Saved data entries

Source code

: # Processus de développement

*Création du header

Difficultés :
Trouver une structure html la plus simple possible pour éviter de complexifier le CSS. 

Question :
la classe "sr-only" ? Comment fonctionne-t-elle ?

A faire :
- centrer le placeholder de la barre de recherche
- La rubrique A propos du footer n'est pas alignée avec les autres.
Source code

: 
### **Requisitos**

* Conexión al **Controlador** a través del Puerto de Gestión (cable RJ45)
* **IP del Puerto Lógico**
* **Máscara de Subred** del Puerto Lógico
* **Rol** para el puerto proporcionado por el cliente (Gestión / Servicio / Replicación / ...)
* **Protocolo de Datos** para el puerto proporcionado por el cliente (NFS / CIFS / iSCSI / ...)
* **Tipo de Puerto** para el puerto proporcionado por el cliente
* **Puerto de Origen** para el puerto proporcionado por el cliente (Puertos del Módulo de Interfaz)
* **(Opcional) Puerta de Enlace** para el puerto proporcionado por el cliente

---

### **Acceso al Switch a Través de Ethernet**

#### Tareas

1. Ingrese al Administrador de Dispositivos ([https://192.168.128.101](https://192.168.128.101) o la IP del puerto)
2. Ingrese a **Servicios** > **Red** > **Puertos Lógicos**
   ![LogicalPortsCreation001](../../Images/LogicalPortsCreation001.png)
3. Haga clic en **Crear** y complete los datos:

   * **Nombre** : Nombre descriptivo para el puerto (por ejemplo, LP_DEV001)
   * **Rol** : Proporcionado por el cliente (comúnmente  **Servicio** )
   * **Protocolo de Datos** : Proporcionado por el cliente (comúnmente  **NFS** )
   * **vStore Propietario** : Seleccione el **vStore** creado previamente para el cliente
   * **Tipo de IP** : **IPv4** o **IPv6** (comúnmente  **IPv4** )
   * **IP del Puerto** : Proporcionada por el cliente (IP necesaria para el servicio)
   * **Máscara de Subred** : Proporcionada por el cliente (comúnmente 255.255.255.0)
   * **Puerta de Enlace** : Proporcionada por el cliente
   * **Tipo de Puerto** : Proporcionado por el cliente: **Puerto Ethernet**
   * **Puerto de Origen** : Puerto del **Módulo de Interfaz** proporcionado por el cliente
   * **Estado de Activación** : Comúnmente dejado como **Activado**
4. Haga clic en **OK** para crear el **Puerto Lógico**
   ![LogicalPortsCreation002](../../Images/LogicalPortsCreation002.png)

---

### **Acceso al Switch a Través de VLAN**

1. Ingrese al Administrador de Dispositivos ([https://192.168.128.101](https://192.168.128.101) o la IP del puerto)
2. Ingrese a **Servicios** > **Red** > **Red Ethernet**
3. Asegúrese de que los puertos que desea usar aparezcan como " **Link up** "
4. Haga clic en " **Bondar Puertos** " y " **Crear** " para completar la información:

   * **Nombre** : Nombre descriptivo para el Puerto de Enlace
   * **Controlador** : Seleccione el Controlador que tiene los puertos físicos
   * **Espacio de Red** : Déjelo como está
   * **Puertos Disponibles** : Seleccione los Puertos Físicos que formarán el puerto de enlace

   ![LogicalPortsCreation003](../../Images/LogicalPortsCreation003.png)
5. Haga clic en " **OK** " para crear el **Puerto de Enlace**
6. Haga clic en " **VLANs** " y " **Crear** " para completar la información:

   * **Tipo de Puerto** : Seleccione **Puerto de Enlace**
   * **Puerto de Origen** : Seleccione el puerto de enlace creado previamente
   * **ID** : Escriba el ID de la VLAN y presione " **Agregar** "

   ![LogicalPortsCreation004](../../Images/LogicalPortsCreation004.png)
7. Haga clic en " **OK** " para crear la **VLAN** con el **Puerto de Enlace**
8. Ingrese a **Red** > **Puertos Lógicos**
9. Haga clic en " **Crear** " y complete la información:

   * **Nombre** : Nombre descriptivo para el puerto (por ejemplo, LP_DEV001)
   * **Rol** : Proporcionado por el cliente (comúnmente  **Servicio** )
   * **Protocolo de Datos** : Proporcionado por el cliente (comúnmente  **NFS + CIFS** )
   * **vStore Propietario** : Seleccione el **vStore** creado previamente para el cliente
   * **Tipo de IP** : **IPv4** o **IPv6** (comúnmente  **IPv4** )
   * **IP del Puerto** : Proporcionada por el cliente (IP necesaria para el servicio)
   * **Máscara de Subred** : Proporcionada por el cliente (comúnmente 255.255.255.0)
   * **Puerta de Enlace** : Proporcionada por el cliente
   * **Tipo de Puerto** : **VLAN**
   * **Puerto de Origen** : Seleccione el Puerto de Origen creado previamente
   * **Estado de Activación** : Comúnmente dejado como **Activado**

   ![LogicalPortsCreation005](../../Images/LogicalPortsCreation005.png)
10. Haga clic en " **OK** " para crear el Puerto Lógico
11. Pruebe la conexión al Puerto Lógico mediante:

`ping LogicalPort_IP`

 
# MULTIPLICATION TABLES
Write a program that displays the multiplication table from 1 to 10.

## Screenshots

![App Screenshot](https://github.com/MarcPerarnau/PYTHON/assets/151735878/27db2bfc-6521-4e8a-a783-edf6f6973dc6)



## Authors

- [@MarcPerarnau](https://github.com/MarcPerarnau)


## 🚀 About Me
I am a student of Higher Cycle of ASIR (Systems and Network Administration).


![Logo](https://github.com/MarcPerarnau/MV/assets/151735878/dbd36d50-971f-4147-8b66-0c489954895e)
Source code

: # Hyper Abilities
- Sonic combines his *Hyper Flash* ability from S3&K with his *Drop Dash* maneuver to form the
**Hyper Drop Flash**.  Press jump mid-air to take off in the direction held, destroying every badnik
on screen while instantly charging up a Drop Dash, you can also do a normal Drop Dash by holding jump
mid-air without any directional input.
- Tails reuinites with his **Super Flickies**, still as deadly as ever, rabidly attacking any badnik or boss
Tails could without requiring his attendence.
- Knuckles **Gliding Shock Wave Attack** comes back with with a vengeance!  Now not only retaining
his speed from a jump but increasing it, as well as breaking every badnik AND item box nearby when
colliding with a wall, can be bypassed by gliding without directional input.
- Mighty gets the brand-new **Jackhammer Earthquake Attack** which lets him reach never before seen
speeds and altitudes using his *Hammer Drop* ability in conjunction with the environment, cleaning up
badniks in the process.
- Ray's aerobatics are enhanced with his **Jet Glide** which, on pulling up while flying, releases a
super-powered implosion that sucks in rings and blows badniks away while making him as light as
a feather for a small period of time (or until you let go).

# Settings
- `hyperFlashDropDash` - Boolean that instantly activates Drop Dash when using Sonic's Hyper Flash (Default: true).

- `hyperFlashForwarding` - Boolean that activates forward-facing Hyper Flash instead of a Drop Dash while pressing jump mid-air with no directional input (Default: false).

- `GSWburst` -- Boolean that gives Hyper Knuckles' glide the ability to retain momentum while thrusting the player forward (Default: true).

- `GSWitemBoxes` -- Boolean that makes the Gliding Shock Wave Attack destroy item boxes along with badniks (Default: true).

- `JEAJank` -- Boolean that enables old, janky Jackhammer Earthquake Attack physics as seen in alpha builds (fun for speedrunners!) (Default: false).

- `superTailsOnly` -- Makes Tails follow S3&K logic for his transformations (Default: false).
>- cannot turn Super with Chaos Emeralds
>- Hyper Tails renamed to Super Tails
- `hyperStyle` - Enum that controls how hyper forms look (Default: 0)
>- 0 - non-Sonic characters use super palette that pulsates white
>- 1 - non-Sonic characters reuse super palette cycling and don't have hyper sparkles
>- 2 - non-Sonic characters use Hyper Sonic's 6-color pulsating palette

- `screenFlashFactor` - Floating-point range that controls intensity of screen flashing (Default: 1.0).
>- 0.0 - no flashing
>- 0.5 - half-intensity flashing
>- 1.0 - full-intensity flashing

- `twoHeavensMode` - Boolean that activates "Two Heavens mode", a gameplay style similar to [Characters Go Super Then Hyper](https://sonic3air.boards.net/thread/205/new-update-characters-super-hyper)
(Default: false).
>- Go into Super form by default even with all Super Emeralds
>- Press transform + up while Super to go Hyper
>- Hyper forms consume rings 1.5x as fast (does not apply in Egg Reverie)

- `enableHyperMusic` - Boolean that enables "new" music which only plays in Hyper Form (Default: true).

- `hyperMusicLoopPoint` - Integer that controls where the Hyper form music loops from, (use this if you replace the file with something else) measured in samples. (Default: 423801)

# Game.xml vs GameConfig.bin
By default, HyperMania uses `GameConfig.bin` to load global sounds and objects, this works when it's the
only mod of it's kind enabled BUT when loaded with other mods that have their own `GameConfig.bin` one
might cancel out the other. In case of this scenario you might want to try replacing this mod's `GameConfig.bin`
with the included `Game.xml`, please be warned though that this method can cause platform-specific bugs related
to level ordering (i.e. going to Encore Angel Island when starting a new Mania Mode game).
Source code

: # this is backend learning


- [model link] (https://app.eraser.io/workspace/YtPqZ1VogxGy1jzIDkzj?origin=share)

## What the task requires
Reproduce verbatim the lines of the data from the one containing "# Game.xml vs GameConfig.bin" through the final line.

## Result of this task
# Game.xml vs GameConfig.bin
By default, HyperMania uses `GameConfig.bin` to load global sounds and objects, this works when it's the
only mod of it's kind enabled BUT when loaded with other mods that have their own `GameConfig.bin` one
might cancel out the other. In case of this scenario you might want to try replacing this mod's `GameConfig.bin`
with the included `Game.xml`, please be warned though that this method can cause platform-specific bugs related
to level ordering (i.e. going to Encore Angel Island when starting a new Mania Mode game).
Source code

: # this is backend learning


- [model link] (https://app.eraser.io/workspace/YtPqZ1VogxGy1jzIDkzj?origin=share)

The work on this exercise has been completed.